Secondly, and as importantly, walking is a physical expression of independence and power. You and your body go where you want to go, say hi to those you want to greet, go at the pace you want to have, and choose everything about the walking. In this sense, walking gives one a psycho-physiological experience of independence and power, one that directly nurtures self-esteem.

This is the missing link in calorie intake theory as a paradigm for weight loss: Physical activity, if chosen and self-directed, directly impacts self-esteem which, in turn, mediates compulsive over eating. As a result, the calorie balance sheet is affected far beyond the energy consumption value of the physical activity itself.

Why is the latter point such a secret? Why all the emphasis on calorie counting, which acts to mask this truth about the real benefits of physical activity? How is it that the most important advice is never clearly given as being the main point? One answer is that the professional behaviours of medical doctors and nutritionists are necessarily aligned with maintenance of the dominance hierarchy. Independence threatens hierarchy.  

Endnotes

[1] 2011-12-20::: A Theory of Chronic Pain, by Denis G. Rancourt
[2] 2011-11-21::: Is establishment medicine an injurious scam?, by Denis G. Rancourt
[3] 2011-12-02::: "23 1/2 hours: What is the single best thing we can do for our health?", video by Dr. Mike Evans, University of Toronto.
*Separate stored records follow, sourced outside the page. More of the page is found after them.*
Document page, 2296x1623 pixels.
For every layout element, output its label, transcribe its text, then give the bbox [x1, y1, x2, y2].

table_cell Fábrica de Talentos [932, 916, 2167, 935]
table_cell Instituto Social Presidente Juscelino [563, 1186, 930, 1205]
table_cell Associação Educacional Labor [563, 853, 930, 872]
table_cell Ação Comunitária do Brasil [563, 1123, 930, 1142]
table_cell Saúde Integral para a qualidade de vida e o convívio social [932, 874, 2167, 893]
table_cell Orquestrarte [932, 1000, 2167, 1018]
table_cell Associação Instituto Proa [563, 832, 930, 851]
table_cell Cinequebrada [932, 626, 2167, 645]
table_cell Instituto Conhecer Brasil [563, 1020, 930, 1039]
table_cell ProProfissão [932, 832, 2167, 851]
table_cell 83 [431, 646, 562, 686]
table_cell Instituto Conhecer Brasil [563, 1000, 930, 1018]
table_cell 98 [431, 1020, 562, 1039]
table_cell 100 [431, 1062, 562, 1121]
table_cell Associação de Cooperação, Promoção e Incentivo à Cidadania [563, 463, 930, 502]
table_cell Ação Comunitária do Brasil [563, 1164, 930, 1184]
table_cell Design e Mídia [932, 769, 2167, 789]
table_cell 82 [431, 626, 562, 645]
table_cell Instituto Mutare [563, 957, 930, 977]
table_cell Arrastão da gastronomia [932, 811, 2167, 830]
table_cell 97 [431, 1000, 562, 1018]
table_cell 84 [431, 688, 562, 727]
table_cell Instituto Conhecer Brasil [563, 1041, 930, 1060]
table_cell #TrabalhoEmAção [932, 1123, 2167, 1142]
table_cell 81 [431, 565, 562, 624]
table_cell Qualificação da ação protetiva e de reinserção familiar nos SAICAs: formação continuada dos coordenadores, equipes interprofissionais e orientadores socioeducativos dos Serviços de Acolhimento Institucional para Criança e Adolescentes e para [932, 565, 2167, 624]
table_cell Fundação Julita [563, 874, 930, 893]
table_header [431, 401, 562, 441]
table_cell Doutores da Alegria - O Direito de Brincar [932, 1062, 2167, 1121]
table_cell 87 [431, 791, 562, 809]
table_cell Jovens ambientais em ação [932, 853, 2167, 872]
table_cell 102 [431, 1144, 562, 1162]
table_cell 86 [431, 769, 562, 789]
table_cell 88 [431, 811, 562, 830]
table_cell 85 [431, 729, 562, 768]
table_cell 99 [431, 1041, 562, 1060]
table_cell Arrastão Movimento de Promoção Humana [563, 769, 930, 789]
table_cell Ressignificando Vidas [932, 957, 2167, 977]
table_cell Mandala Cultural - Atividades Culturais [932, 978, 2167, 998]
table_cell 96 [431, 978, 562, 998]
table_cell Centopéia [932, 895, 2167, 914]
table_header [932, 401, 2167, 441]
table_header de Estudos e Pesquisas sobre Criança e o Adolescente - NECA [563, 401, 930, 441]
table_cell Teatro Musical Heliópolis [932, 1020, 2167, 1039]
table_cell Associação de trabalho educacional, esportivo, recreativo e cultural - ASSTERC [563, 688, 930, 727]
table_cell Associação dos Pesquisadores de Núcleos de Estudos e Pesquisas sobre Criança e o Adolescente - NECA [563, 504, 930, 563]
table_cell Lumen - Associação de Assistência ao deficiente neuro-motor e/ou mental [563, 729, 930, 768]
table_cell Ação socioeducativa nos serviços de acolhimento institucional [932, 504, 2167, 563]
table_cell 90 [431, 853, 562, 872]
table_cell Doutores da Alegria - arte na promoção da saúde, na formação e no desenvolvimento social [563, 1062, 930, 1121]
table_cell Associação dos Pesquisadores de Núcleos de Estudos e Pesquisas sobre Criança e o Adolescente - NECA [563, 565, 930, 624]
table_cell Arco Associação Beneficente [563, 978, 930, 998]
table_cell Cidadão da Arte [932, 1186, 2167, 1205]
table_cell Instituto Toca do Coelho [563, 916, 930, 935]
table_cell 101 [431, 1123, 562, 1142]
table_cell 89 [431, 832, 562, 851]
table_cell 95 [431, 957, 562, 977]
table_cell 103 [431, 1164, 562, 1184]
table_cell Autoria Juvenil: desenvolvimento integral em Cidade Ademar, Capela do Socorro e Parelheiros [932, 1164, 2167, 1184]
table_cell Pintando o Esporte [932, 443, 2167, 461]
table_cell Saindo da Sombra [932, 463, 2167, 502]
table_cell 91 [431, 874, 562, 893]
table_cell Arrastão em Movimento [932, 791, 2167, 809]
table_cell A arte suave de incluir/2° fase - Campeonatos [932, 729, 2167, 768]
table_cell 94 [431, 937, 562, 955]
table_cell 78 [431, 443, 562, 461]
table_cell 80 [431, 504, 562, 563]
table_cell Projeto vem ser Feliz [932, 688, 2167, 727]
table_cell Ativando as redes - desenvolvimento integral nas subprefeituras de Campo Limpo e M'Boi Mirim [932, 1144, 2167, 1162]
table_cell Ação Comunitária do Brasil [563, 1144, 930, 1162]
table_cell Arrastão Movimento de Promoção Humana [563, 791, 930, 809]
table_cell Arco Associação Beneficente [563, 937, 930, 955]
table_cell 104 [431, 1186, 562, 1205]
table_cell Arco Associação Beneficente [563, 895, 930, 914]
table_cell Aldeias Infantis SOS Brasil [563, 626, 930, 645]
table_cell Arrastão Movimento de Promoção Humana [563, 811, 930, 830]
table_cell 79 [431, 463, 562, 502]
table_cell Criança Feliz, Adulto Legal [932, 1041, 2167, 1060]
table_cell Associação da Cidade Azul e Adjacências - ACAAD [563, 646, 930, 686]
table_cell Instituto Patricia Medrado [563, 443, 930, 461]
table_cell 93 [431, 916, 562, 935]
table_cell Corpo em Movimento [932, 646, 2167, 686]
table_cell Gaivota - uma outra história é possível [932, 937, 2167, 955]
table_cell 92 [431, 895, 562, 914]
Denis G. Rancourt is a former tenured and full professor of physics at the University of Ottawa in Canada. He practiced several areas of science (including physics and environmental science) which were funded by a national agency and ran an internationally recognized laboratory. He has published over 100 articles in leading scientific journals and several social commentary essays. He developed popular activism courses and was an outspoken critic of the university administration and a defender of student and Palestinian rights. He was fired for his dissidence in 2009. His dismissal case is scheduled to continue court hearings into 2013.

1 comment:

  1. Indeed! I do at least an hour of brisk-walking every day... sometimes three or four. If two days go by without this, I feel like utter crap. Important advice and your continuing desire to help others is commendable.